++++ Dataset records

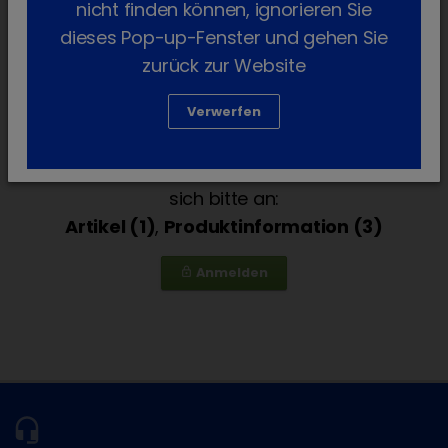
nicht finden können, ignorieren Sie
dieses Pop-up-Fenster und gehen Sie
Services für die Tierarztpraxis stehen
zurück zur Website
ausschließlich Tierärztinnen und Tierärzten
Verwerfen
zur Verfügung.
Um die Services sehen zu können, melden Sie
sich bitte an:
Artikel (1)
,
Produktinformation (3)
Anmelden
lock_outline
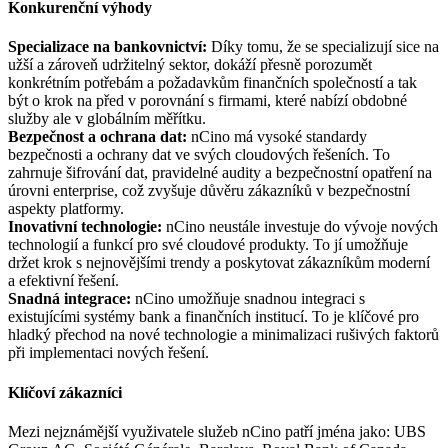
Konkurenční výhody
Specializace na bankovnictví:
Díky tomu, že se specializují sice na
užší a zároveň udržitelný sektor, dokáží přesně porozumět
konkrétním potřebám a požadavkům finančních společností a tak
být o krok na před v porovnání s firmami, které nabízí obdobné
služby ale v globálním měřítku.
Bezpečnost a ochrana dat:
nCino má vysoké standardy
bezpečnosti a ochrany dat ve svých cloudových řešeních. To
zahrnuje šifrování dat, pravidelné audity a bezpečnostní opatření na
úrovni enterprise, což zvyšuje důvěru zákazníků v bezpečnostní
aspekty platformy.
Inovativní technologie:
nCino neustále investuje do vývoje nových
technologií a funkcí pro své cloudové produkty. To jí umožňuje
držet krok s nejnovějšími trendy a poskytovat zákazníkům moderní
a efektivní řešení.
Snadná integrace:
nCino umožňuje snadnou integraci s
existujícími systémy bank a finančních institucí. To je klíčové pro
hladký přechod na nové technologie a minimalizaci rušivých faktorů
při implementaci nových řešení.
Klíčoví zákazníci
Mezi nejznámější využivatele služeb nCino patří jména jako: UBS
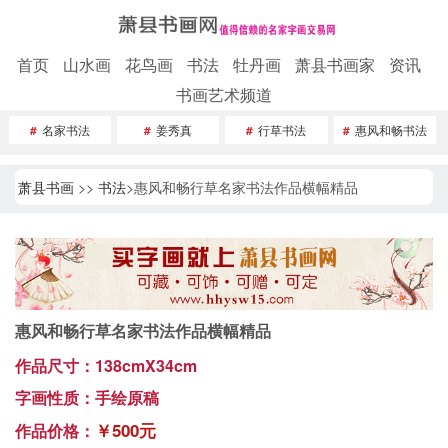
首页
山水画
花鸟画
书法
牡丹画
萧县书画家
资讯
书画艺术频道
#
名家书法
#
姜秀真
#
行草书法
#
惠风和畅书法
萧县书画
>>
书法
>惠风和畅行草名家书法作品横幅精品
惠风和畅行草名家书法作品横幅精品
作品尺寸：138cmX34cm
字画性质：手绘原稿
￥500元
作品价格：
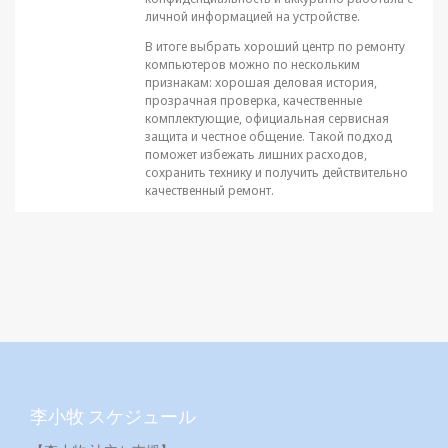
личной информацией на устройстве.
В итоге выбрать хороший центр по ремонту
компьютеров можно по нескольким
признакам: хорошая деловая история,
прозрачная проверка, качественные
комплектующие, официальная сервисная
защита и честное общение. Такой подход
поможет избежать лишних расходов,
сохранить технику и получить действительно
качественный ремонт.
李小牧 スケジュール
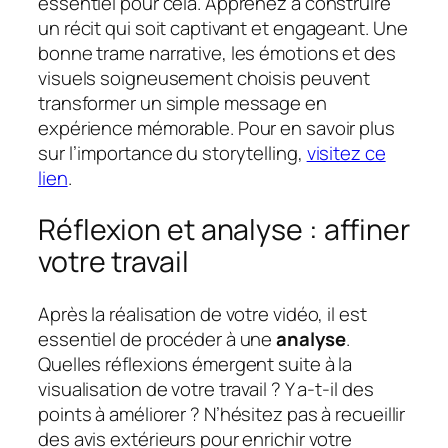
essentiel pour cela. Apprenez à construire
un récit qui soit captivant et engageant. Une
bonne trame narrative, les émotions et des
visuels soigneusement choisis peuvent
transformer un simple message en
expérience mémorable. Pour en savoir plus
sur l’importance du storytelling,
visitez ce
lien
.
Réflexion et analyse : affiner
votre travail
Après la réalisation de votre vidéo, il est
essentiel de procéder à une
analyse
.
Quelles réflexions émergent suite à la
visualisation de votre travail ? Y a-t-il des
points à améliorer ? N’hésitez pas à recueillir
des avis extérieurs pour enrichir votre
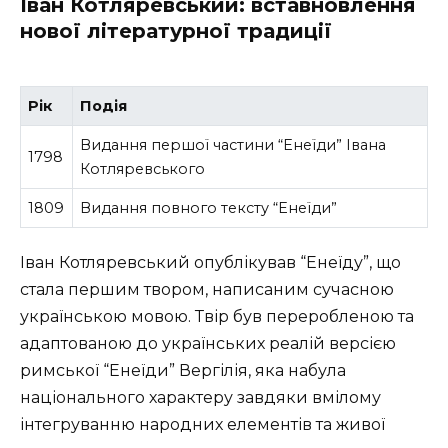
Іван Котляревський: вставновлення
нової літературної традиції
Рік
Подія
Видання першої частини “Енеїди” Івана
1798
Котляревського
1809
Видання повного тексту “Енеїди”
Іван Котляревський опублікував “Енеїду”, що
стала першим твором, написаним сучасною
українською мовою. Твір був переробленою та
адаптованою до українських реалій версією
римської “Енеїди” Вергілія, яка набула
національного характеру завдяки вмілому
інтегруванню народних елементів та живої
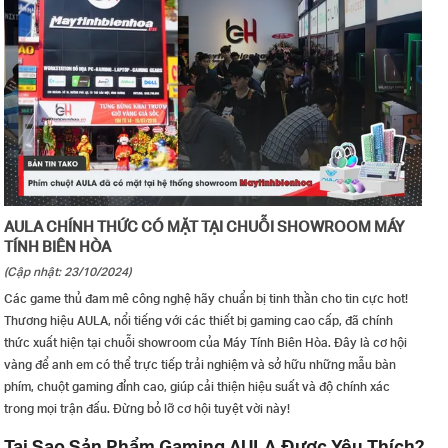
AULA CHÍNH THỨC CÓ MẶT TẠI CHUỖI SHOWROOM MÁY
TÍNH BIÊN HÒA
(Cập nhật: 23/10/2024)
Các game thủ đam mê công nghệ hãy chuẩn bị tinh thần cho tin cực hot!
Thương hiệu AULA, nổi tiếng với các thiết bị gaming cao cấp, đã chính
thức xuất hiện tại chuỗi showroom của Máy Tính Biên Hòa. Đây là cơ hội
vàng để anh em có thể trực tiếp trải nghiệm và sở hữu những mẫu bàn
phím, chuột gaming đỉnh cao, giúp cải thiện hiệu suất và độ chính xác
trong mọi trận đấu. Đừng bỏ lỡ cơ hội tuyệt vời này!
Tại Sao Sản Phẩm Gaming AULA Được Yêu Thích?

++++++++
++++ Dataset records

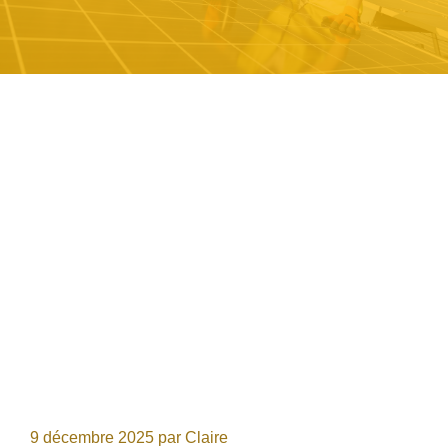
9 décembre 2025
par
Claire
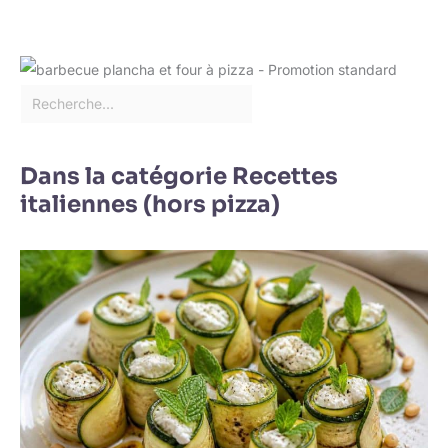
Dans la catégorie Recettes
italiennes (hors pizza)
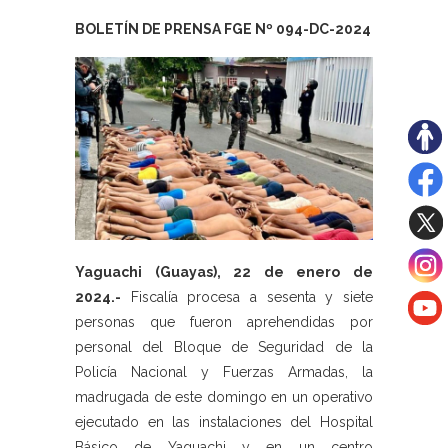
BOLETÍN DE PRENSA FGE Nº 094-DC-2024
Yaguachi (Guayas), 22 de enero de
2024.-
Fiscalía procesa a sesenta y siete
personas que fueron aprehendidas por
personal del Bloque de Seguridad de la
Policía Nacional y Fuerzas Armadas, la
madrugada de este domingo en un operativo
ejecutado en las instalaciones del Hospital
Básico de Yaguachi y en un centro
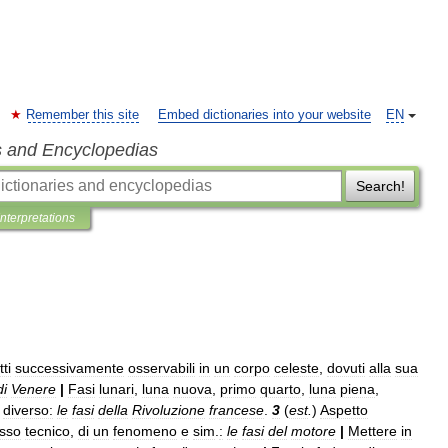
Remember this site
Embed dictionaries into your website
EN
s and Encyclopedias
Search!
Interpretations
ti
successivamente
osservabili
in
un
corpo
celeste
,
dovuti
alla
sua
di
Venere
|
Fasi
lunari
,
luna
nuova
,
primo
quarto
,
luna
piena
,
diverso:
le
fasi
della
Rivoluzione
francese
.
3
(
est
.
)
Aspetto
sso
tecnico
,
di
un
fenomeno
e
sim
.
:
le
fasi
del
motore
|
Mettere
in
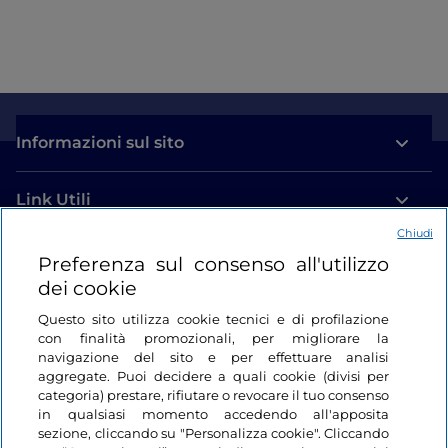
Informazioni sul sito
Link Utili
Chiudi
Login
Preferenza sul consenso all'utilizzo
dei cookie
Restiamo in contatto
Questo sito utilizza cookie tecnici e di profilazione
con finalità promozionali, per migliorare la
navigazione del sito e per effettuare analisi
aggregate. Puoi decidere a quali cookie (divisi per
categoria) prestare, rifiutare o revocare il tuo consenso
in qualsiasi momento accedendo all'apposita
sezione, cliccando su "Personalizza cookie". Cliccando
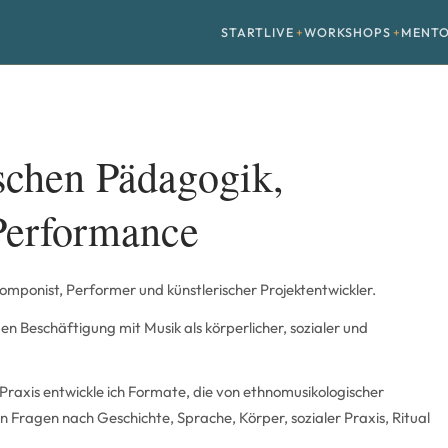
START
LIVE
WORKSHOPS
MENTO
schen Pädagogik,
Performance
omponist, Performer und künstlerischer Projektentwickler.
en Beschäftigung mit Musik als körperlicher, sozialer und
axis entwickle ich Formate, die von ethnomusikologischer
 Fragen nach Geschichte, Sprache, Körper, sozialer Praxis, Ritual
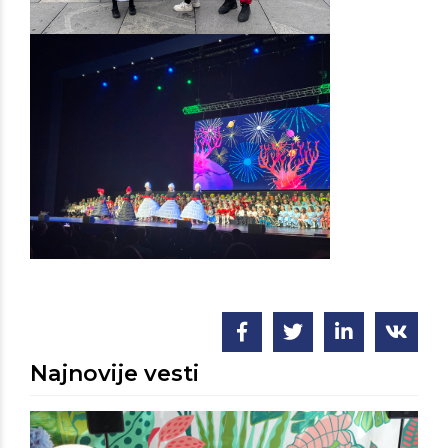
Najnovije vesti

++++++++

[The problem]
Count the lines above that contain the string "essentiel", treating uppercase and lowercase letters as distinct. Reply with the number alone.

[Your response]
2